Computer Matching and Privacy Act of 1988, 5 U.S.C. § 552a(b). Amended the Privacy Act of 1974 to address the use of records in automated matching programs.

 

Background and General Provisions. "The Computer Matching and Privacy Protection Act of 1988 amended the Privacy Act to add several new provisions. These provisions add procedural requirements for agencies to follow when engaging in computer-matching activities; provide matching subjects with opportunities to receive notice and to refute adverse information before having a benefit denied or terminated; and require that agencies engaged in matching activities establish Data Protection Boards to oversee those activities." Dept. of Justice, Overview of the Privacy Act of 1974, 2010 Edition; See 5 U.S.C. § 552a(a)(8)-(13), (e)(12), (o), (p), (q), (r), (u).

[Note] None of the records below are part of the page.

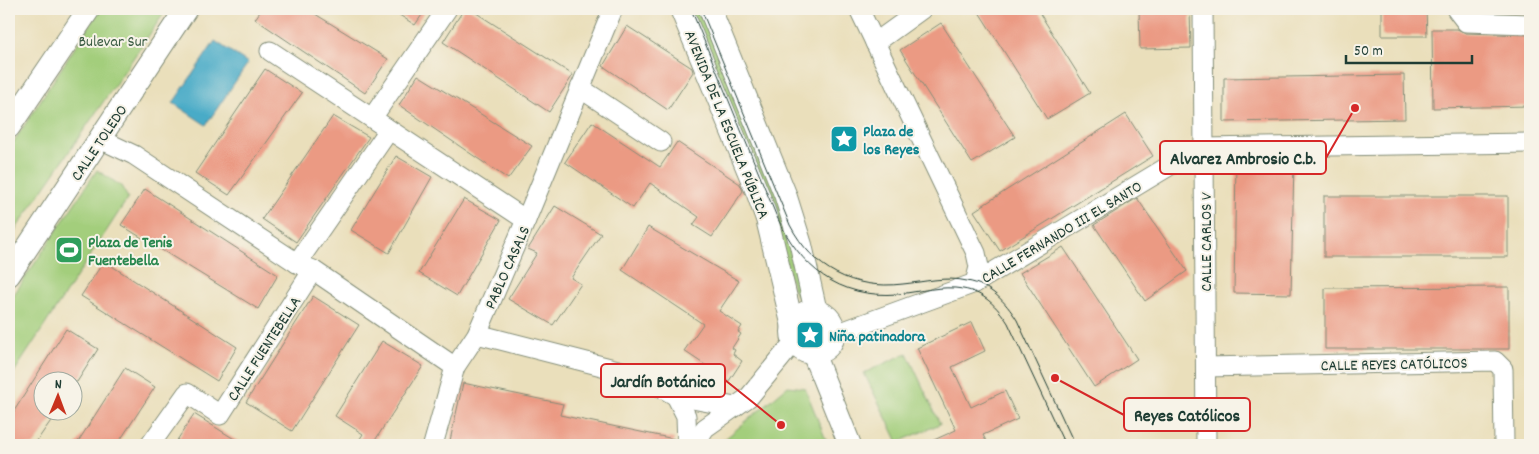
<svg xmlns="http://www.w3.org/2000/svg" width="1539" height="454" font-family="Dekko,sans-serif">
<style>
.green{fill:#a3ce7b;stroke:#618658}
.water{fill:#48abc7;stroke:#34747e}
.building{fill:#eb9a83}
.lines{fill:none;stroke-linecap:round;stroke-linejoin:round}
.minor-casing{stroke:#848e78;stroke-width:21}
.tertiary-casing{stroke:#848e78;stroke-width:24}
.minor{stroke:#fff;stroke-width:19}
.tertiary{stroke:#fff;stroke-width:22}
.tram{stroke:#1f3d34;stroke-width:1}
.labels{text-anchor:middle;stroke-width:4;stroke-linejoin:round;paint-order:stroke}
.park-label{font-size:16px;fill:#395a42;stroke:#f7f3e8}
.street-label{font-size:16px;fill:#1f3d34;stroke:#f7f3e8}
.culture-label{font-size:16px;font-weight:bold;fill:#0d838f;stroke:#f7f3e8;text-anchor:start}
.leisure-label{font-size:16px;font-weight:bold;fill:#27864d;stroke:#f7f3e8;text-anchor:start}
.leader{fill:none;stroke:#d62828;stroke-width:2}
.callout-dot{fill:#d62828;stroke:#f7f3e8;stroke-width:2}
.callout{fill:#f7f3e8;stroke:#d62828;stroke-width:2}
.callout-label{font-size:18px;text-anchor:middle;font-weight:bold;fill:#1f3d34}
</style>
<rect width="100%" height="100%" fill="#f7f3e8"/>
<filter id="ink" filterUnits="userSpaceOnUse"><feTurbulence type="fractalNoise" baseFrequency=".02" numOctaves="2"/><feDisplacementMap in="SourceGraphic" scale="10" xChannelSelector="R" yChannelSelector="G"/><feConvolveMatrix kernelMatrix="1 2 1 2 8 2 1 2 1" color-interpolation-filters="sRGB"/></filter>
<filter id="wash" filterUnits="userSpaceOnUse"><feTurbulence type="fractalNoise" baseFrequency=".0096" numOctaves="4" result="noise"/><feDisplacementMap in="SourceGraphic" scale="20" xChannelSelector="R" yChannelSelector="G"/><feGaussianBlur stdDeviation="1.12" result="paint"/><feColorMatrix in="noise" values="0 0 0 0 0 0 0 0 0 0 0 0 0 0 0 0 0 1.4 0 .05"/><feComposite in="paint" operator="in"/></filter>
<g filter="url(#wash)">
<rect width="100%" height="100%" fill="#eadfbb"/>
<!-- green -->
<g class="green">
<polygon points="100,9 167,9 9,239 9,149"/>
<polygon points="687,9 704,9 785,204 803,297 797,298"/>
<polygon points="97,170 121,186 128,198 9,380 9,302"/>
<polygon points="907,353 940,424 898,442 864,373"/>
<polygon points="788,386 805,388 828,445 718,445"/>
</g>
<!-- water -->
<polygon class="water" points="215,41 248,63 206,125 173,103"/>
<g id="blocks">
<!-- building -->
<g class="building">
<polygon points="262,9 307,9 388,59 365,93 255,19"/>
<polygon points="390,9 426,9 415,25"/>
<polygon points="464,9 470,9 573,75 549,112 443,42"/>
<polygon points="977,9 1037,9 1090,93 1047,119"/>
<polygon points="1139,9 1190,9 1191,48 1140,49"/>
<polygon points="1382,9 1426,9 1427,36 1382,36"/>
<polygon points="941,23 1015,137 972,163 900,50"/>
<polygon points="627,26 692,68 693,72 668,110 603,66"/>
<polygon points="1432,29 1457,29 1466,33 1530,35 1530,106 1433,108"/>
<polygon points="265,69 302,93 229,195 195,173"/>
<polygon points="418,75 532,146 508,179 399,105"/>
<polygon points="1404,75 1405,119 1224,122 1224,78"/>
<polygon points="1126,114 1153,156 1000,251 974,211"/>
<polygon points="333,116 369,137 296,242 262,219"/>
<polygon points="592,122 660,167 677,142 740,184 743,191 712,237 693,225 699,217 650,183 633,208 565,162"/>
<polygon points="396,156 432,177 389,253 351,230"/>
<polygon points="1236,161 1294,162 1291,294 1234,293"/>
<polygon points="145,189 278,275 258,309 121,225"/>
<rect x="1324" y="196" width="184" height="61"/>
<polygon points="1137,198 1187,271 1145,301 1094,225"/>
<polygon points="464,199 501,220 457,296 419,273"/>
<polygon points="555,206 601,234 571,278 581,284 553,325 508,299 537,253 528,249"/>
<polygon points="648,227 739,281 719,311 742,326 738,332 741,334 732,348 735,350 733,354 742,361 729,381 684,351 703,324 622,270"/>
<polygon points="1063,247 1137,359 1094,387 1020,273"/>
<polygon points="104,261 237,347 217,381 81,296"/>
<polygon points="1509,287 1509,349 1325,349 1325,288"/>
<polygon points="313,296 359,325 292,431 246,402"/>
<polygon points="972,322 985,351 952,367 971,407 1005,391 1018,419 983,435 988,445 923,445 956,430 917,348"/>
<polygon points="66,329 98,349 77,382 42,382 42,412 57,412 34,445 16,445 9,441 9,419"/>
<polygon points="382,341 423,366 372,445 356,445 363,434 335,416"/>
<polygon points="125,368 155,387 117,445 76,445"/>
<polygon points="463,383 563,404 560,415 674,439 673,445 449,445"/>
<polygon points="194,414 244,445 174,445"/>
</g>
</g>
</g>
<g filter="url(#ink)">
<use href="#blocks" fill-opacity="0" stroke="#848e78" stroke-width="1"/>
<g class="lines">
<defs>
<g id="minor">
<polyline points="859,9 976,253 979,267 975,283"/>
<polyline points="1203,9 1206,445"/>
<polyline points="1456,9 1466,22 1530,24"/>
<polyline points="875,43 922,9"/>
<polyline points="270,51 526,220"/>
<polyline points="580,88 661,142"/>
<polyline points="372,118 447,9"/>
<polyline points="100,139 134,155 297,263 313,270 455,367"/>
<polyline points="297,263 389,130"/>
<polyline points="477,334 641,376 676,396 735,407"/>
<polyline points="833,335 975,283 1174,163 1204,148 1530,143"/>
<polyline points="1206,367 1495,361 1503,369 1504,445"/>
<polyline points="676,396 686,416 687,445"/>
<polyline points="150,445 187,393 220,415 313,270"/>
<polyline points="433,445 455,367 477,334 526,220 613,9"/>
<polyline points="694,445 705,428 749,397 794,342"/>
</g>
<g id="tertiary">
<polyline points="681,9 758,194 767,219 793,327"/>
<polyline points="710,9 785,194 801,245 816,312"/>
<polyline points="9,127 89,9"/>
<polyline points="9,275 186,9"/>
<circle cx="813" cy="332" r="21"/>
<polyline points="813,353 850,445"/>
</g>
</defs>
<!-- minor casing -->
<use href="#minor" class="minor-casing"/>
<!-- tertiary casing -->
<use href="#tertiary" class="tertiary-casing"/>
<!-- minor -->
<use href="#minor" class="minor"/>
<!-- tertiary -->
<use href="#tertiary" class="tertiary"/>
<!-- tram -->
<g class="tram">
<path d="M691,9L776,215C800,267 838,299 898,294C919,292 942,285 963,289C983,292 997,306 1008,323L1065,445"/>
<path d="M701,9L790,225C813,269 853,290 903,284C924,282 946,276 967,281C990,285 1005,301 1017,320L1075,445"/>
</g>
</g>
</g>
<!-- icons -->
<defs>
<symbol id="sight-square" viewBox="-11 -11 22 22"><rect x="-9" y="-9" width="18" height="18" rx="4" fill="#0f9aa8" stroke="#f7f3e8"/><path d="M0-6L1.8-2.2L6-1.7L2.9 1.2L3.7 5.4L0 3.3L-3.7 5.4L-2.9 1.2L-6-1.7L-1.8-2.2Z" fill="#fff"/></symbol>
<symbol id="stadium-square" viewBox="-11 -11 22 22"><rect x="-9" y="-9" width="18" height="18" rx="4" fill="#2e9e5b" stroke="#f7f3e8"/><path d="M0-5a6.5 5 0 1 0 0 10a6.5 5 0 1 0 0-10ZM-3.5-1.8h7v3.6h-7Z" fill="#fff"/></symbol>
</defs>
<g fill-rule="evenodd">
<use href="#sight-square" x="828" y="123" width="32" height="32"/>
<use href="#stadium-square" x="53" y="234" width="32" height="32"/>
<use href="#sight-square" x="794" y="319" width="32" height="32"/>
</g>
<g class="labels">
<!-- park labels -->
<g class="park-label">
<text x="113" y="46">Bulevar Sur</text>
</g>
<!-- street labels -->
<g class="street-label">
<text transform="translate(728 124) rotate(68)" y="6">AVENIDA DE LA ESCUELA PÚBLICA</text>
<text transform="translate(98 142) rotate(-56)" y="6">CALLE TOLEDO</text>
<text transform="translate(1061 231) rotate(-31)" y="6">CALLE FERNANDO III EL SANTO</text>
<text transform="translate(1205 242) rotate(-90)" y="6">CALLE CARLOS V</text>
<text transform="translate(506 267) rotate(-66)" y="6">PABLO CASALS</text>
<text transform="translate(263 348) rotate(-57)" y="6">CALLE FUENTEBELLA</text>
<text transform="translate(1394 363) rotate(-1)" y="6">CALLE REYES CATÓLICOS</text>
</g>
<!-- culture labels -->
<g class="culture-label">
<text x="863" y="136">Plaza de<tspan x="863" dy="18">los Reyes</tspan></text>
<text x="829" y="341">Niña patinadora</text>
</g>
<!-- leisure labels -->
<g class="leisure-label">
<text x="88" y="247">Plaza de Tenis<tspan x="88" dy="18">Fuentebella</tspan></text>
</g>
</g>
<!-- callouts -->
<path class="leader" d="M1355 108L1326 158M781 425L725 380M1055 378L1124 415"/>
<g class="callout-dot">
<circle cx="1355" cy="108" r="5"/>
<circle cx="781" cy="425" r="5"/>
<circle cx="1055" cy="378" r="5"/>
</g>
<g class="callout">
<rect x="1160" y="141" width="166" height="33" rx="5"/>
<rect x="601" y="364" width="124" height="33" rx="5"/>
<rect x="1124" y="398" width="126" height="33" rx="5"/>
</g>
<g class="callout-label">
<text x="1243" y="164">Alvarez Ambrosio C.b.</text>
<text x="663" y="387">Jardín Botánico</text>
<text x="1187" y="421">Reyes Católicos</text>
</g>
<!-- margin -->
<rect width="1539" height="454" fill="none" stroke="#f7f3e8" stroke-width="30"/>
<!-- north arrow -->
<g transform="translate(58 396) rotate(1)"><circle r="24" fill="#f7f3e8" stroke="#a1aaa0"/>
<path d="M0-4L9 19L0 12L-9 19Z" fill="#c8321e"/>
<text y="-8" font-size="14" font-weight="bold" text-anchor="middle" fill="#1f3d34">N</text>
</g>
<!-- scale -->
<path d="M1346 55v8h126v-8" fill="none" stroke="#1f3d34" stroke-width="2.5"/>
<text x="1354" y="55" font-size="15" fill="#1f3d34" stroke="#f7f3e8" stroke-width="4" paint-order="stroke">50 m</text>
</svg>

Privacy and Other Civil Liberties Implications.
"Each agency that proposes to establish or make a significant change in a system of records or a matching program shall provide adequate advance notice of any such proposal (in duplicate) to the Committee on Government Operations of the House of Representatives, the Committee on Governmental Affairs of the Senate, and the Office of Management and Budget in order to permit an evaluation of the probable or potential effect of such proposal on the privacy or other rights of individuals." 5 U.S.C. § 552a(r).